When you truly hit rock bottom, you’ve really got only two choices: adjust your attitude or give in to self-pity and quit. Fortunately for me, those just mentioned above were quite insistent I choose the former. As a result, over the past several days I have been reflecting more and more on what it really means to let go.
I read “Zen and the Art of Motorcycle Maintenance” for the first time when I was about 18, and have had an intellectual grasp of the basic teachings of both Buddhism and Taoism for years. But a basic intellectual awareness does not necessarily translate into an understanding. It was one thing to be able to wrap my mind around the concept that the key to inner peace was letting go of my expectations of others and of how life in general should go, but quite another to really know peace will be elusive until I do. Anger, resentment, a sense of moral superiority and false pride, just to name a few, are all the fruits of making my life about the destination and not the journey. I had allowed the goals I was striving for to become the goals I was living for.
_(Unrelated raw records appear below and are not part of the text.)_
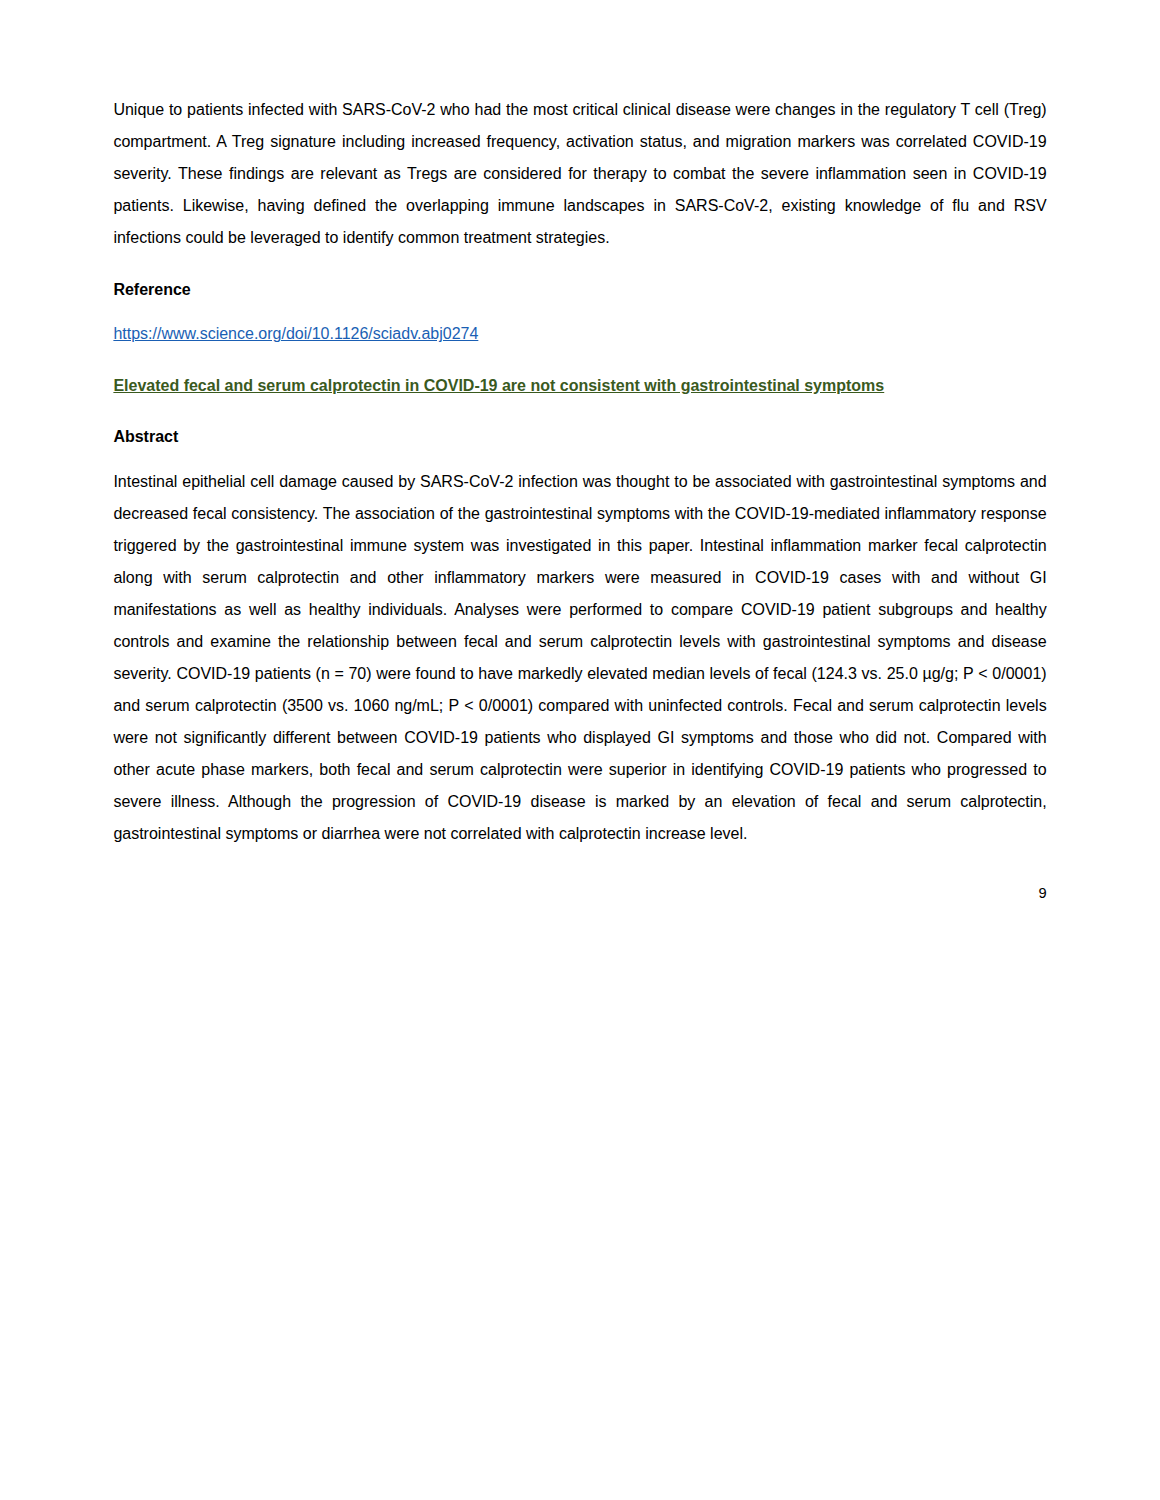Unique to patients infected with SARS-CoV-2 who had the most critical clinical disease were changes in the regulatory T cell (Treg) compartment. A Treg signature including increased frequency, activation status, and migration markers was correlated COVID-19 severity. These findings are relevant as Tregs are considered for therapy to combat the severe inflammation seen in COVID-19 patients. Likewise, having defined the overlapping immune landscapes in SARS-CoV-2, existing knowledge of flu and RSV infections could be leveraged to identify common treatment strategies.
Reference
https://www.science.org/doi/10.1126/sciadv.abj0274
Elevated fecal and serum calprotectin in COVID-19 are not consistent with gastrointestinal symptoms
Abstract
Intestinal epithelial cell damage caused by SARS-CoV-2 infection was thought to be associated with gastrointestinal symptoms and decreased fecal consistency. The association of the gastrointestinal symptoms with the COVID-19-mediated inflammatory response triggered by the gastrointestinal immune system was investigated in this paper. Intestinal inflammation marker fecal calprotectin along with serum calprotectin and other inflammatory markers were measured in COVID-19 cases with and without GI manifestations as well as healthy individuals. Analyses were performed to compare COVID-19 patient subgroups and healthy controls and examine the relationship between fecal and serum calprotectin levels with gastrointestinal symptoms and disease severity. COVID-19 patients (n = 70) were found to have markedly elevated median levels of fecal (124.3 vs. 25.0 µg/g; P < 0/0001) and serum calprotectin (3500 vs. 1060 ng/mL; P < 0/0001) compared with uninfected controls. Fecal and serum calprotectin levels were not significantly different between COVID-19 patients who displayed GI symptoms and those who did not. Compared with other acute phase markers, both fecal and serum calprotectin were superior in identifying COVID-19 patients who progressed to severe illness. Although the progression of COVID-19 disease is marked by an elevation of fecal and serum calprotectin, gastrointestinal symptoms or diarrhea were not correlated with calprotectin increase level.
9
I have a long ways to go yet. A nervous breakdown followed by a few days of significant reflection and rereading of Robert Pirsig’s timeless book on motorcycle (i.e. personal) maintenance is only the beginning of a new journey, one that hopefully will continue for the remainder of my life. But I’ve begun opening each day reminding myself to give my plans over to the care of the universe. Shit happens. Cars breakdown, money runs out, the best-laid plans encounter detours, or sometimes don’t work out at all. And all that is to say nothing of the fact that, being human, sometimes we just fuck up. While at the moment I know these are no reason to stop travelling altogether, I’ve also learned I need to constantly remind myself it’s no reason to stop travelling altogether or risk forgetting it. I had my doubts, but my existential GPS was really working all along after all. I’m exactly where I should be.